Exercise description: Make an exact copy of every record that follows.

[Stored data entries]

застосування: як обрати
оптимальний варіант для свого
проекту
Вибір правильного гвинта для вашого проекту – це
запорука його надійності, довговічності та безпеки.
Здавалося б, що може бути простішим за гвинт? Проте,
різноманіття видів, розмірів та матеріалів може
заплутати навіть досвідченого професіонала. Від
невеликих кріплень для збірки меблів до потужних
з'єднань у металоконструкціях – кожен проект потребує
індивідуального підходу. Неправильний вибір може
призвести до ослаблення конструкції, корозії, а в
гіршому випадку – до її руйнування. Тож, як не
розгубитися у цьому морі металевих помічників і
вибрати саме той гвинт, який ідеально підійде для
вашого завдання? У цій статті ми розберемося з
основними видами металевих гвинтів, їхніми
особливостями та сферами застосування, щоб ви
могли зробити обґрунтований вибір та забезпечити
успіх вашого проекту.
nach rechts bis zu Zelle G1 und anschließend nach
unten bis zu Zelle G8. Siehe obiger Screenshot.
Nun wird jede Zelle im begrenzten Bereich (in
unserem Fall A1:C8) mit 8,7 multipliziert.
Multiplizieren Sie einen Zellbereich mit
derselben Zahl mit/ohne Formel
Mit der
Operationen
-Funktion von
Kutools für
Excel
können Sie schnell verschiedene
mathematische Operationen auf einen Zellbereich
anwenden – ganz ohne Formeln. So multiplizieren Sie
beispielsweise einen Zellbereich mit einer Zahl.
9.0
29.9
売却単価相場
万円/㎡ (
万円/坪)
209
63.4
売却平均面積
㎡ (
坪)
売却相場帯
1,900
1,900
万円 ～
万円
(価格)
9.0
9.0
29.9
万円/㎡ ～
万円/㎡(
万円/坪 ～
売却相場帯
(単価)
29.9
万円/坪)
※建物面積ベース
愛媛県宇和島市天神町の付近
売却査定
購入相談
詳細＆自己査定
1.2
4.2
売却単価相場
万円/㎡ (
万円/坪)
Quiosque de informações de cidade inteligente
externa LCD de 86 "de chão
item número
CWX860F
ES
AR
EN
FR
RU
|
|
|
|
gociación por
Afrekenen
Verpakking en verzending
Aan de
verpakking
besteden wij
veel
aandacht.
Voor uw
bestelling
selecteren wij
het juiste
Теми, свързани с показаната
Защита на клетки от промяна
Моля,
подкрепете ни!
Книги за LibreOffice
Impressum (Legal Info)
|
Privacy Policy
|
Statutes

Task output:
застосування: як обрати
оптимальний варіант для свого
проекту
Вибір правильного гвинта для вашого проекту – це
запорука його надійності, довговічності та безпеки.
Здавалося б, що може бути простішим за гвинт? Проте,
різноманіття видів, розмірів та матеріалів може
заплутати навіть досвідченого професіонала. Від
невеликих кріплень для збірки меблів до потужних
з'єднань у металоконструкціях – кожен проект потребує
індивідуального підходу. Неправильний вибір може
призвести до ослаблення конструкції, корозії, а в
гіршому випадку – до її руйнування. Тож, як не
розгубитися у цьому морі металевих помічників і
вибрати саме той гвинт, який ідеально підійде для
вашого завдання? У цій статті ми розберемося з
основними видами металевих гвинтів, їхніми
особливостями та сферами застосування, щоб ви
могли зробити обґрунтований вибір та забезпечити
успіх вашого проекту.
nach rechts bis zu Zelle G1 und anschließend nach
unten bis zu Zelle G8. Siehe obiger Screenshot.
Nun wird jede Zelle im begrenzten Bereich (in
unserem Fall A1:C8) mit 8,7 multipliziert.
Multiplizieren Sie einen Zellbereich mit
derselben Zahl mit/ohne Formel
Mit der
Operationen
-Funktion von
Kutools für
Excel
können Sie schnell verschiedene
mathematische Operationen auf einen Zellbereich
anwenden – ganz ohne Formeln. So multiplizieren Sie
beispielsweise einen Zellbereich mit einer Zahl.
9.0
29.9
売却単価相場
万円/㎡ (
万円/坪)
209
63.4
売却平均面積
㎡ (
坪)
売却相場帯
1,900
1,900
万円 ～
万円
(価格)
9.0
9.0
29.9
万円/㎡ ～
万円/㎡(
万円/坪 ～
売却相場帯
(単価)
29.9
万円/坪)
※建物面積ベース
愛媛県宇和島市天神町の付近
売却査定
購入相談
詳細＆自己査定
1.2
4.2
売却単価相場
万円/㎡ (
万円/坪)
Quiosque de informações de cidade inteligente
externa LCD de 86 "de chão
item número
CWX860F
ES
AR
EN
FR
RU
|
|
|
|
gociación por
Afrekenen
Verpakking en verzending
Aan de
verpakking
besteden wij
veel
aandacht.
Voor uw
bestelling
selecteren wij
het juiste
Теми, свързани с показаната
Защита на клетки от промяна
Моля,
подкрепете ни!
Книги за LibreOffice
Impressum (Legal Info)
|
Privacy Policy
|
Statutes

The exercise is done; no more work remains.